*** Begin section ***
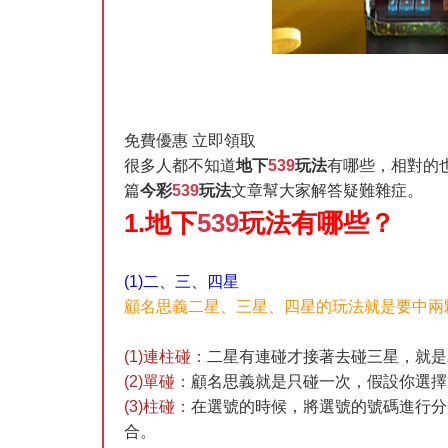
免費優惠 立即領取
很多人都不知道
地下
539
玩法
有哪些，相對的
篇
今彩
539
玩法
文章幫大家解答疑難雜症。
1.地下
539
玩法有哪些？
(1)二、三、四星
顧名思義二星、三星、四星的玩法就是要中兩
(1)連柱碰：
二星有連碰才接著去碰三星，就是
(2)單碰：
顧名思義就是只碰一次，假設你選擇
(3)柱碰：
在選號的時候，將選號的號碼進行分
合。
*** End section ***
**WHAT IS NEEDED**
Retype every line of text in the data above without changing anything, and leave the pictures out.

**RESPONSE FOR THIS EXERCISE**
免費優惠 立即領取
很多人都不知道
地下
539
玩法
有哪些，相對的
篇
今彩
539
玩法
文章幫大家解答疑難雜症。
1.地下
539
玩法有哪些？
(1)二、三、四星
顧名思義二星、三星、四星的玩法就是要中兩
(1)連柱碰：
二星有連碰才接著去碰三星，就是
(2)單碰：
顧名思義就是只碰一次，假設你選擇
(3)柱碰：
在選號的時候，將選號的號碼進行分
合。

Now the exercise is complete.